◆ **What is expected**:
Set down exactly the lines in the records below that run from the line with "physique, jean: 19.1 -> 5" to the line with "ЧАЙ КАРКАДЕ: 7.8 -> 2", inclusive, and nothing more.

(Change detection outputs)
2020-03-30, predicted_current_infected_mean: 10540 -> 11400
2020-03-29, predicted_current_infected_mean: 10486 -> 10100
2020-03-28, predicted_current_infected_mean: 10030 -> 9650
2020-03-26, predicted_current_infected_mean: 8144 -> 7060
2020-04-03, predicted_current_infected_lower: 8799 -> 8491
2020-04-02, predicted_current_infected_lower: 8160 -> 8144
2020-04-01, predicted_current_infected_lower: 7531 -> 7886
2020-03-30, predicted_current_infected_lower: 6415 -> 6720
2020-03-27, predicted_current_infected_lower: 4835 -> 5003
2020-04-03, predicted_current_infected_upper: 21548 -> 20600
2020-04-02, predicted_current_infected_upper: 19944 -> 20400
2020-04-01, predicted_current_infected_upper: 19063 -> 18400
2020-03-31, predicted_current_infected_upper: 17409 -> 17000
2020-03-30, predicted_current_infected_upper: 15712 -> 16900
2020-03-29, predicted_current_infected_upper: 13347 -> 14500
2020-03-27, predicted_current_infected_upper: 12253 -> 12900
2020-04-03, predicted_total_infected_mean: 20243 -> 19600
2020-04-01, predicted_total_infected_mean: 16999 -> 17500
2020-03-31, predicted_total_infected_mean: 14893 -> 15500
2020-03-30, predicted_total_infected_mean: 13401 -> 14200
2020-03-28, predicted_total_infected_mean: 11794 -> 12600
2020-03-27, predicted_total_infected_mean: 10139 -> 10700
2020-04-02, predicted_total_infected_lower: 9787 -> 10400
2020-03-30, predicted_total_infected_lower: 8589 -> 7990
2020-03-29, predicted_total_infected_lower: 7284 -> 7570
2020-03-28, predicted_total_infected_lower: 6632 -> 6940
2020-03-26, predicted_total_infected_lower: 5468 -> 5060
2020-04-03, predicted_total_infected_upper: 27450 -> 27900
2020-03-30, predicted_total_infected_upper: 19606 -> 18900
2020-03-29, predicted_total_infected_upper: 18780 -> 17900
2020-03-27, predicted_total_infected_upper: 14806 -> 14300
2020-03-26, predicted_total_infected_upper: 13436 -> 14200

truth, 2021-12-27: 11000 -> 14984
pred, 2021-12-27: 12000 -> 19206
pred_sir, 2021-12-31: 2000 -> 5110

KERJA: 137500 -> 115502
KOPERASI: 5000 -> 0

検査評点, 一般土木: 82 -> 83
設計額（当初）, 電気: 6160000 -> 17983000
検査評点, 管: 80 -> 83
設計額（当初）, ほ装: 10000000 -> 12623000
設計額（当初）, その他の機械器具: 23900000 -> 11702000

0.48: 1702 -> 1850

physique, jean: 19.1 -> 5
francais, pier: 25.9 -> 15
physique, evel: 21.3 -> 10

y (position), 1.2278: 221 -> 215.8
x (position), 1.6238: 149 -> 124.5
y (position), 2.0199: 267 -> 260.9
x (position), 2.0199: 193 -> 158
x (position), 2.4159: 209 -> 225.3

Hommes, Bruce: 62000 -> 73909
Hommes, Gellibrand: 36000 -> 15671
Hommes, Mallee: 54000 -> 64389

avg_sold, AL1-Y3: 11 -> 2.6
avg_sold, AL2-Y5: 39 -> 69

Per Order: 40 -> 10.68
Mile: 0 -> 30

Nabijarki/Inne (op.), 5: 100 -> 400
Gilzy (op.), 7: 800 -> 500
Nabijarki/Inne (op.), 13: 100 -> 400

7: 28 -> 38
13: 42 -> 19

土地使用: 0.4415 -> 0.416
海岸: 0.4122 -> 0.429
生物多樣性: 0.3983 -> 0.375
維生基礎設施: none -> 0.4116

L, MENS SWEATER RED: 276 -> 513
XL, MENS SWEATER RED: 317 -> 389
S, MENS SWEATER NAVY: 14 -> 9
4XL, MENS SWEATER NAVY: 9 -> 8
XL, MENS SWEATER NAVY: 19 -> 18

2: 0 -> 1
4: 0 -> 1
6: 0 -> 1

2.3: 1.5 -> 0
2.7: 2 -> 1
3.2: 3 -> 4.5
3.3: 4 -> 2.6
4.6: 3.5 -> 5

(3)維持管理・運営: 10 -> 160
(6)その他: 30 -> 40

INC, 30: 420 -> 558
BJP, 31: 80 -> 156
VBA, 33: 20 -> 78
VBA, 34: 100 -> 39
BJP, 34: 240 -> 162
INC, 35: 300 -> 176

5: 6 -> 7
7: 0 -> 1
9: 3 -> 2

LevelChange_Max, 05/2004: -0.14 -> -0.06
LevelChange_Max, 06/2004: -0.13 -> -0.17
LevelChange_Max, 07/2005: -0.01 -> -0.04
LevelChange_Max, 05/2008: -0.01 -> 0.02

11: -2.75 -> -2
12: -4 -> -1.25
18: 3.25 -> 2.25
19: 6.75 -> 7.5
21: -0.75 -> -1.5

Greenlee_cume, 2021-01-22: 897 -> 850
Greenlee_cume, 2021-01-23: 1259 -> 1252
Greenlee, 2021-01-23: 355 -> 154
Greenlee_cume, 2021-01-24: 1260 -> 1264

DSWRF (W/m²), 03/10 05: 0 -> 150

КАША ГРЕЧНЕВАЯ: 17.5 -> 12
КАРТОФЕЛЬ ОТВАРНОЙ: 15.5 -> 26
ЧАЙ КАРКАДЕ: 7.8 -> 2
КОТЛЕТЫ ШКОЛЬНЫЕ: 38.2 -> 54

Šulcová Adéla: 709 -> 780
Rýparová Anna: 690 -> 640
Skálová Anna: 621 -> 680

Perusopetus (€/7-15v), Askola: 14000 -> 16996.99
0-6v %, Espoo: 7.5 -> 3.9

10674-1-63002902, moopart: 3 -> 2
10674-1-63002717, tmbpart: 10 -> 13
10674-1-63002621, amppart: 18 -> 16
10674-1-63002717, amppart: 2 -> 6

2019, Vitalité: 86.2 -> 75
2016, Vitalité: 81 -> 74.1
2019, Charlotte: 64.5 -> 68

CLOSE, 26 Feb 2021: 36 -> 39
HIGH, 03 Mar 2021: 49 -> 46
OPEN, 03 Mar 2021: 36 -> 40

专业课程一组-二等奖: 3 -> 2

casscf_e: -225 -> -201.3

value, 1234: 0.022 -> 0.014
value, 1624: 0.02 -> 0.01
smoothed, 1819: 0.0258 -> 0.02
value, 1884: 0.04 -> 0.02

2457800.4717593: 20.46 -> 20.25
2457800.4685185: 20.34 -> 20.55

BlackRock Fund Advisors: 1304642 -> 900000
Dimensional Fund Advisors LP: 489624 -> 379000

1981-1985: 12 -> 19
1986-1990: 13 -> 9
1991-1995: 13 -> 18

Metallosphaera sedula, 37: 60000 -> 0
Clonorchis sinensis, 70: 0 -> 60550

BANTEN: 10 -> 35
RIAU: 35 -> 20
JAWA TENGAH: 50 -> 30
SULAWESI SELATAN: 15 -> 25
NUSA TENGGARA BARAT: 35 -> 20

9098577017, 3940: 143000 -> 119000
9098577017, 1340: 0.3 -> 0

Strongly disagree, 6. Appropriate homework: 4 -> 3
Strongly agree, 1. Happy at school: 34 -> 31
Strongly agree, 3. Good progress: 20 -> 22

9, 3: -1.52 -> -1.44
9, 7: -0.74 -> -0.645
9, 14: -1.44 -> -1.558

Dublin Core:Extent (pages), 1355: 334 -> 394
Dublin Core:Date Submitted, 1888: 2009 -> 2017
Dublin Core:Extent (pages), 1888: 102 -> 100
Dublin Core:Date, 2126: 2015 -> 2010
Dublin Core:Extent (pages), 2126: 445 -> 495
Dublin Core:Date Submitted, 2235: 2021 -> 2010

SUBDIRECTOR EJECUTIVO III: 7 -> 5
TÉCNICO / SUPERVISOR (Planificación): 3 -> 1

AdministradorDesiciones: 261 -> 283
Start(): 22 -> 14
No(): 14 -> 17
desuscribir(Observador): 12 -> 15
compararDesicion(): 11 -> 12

◆ **Response below**:
physique, jean: 19.1 -> 5
francais, pier: 25.9 -> 15
physique, evel: 21.3 -> 10

y (position), 1.2278: 221 -> 215.8
x (position), 1.6238: 149 -> 124.5
y (position), 2.0199: 267 -> 260.9
x (position), 2.0199: 193 -> 158
x (position), 2.4159: 209 -> 225.3

Hommes, Bruce: 62000 -> 73909
Hommes, Gellibrand: 36000 -> 15671
Hommes, Mallee: 54000 -> 64389

avg_sold, AL1-Y3: 11 -> 2.6
avg_sold, AL2-Y5: 39 -> 69

Per Order: 40 -> 10.68
Mile: 0 -> 30

Nabijarki/Inne (op.), 5: 100 -> 400
Gilzy (op.), 7: 800 -> 500
Nabijarki/Inne (op.), 13: 100 -> 400

7: 28 -> 38
13: 42 -> 19

土地使用: 0.4415 -> 0.416
海岸: 0.4122 -> 0.429
生物多樣性: 0.3983 -> 0.375
維生基礎設施: none -> 0.4116

L, MENS SWEATER RED: 276 -> 513
XL, MENS SWEATER RED: 317 -> 389
S, MENS SWEATER NAVY: 14 -> 9
4XL, MENS SWEATER NAVY: 9 -> 8
XL, MENS SWEATER NAVY: 19 -> 18

2: 0 -> 1
4: 0 -> 1
6: 0 -> 1

2.3: 1.5 -> 0
2.7: 2 -> 1
3.2: 3 -> 4.5
3.3: 4 -> 2.6
4.6: 3.5 -> 5

(3)維持管理・運営: 10 -> 160
(6)その他: 30 -> 40

INC, 30: 420 -> 558
BJP, 31: 80 -> 156
VBA, 33: 20 -> 78
VBA, 34: 100 -> 39
BJP, 34: 240 -> 162
INC, 35: 300 -> 176

5: 6 -> 7
7: 0 -> 1
9: 3 -> 2

LevelChange_Max, 05/2004: -0.14 -> -0.06
LevelChange_Max, 06/2004: -0.13 -> -0.17
LevelChange_Max, 07/2005: -0.01 -> -0.04
LevelChange_Max, 05/2008: -0.01 -> 0.02

11: -2.75 -> -2
12: -4 -> -1.25
18: 3.25 -> 2.25
19: 6.75 -> 7.5
21: -0.75 -> -1.5

Greenlee_cume, 2021-01-22: 897 -> 850
Greenlee_cume, 2021-01-23: 1259 -> 1252
Greenlee, 2021-01-23: 355 -> 154
Greenlee_cume, 2021-01-24: 1260 -> 1264

DSWRF (W/m²), 03/10 05: 0 -> 150

КАША ГРЕЧНЕВАЯ: 17.5 -> 12
КАРТОФЕЛЬ ОТВАРНОЙ: 15.5 -> 26
ЧАЙ КАРКАДЕ: 7.8 -> 2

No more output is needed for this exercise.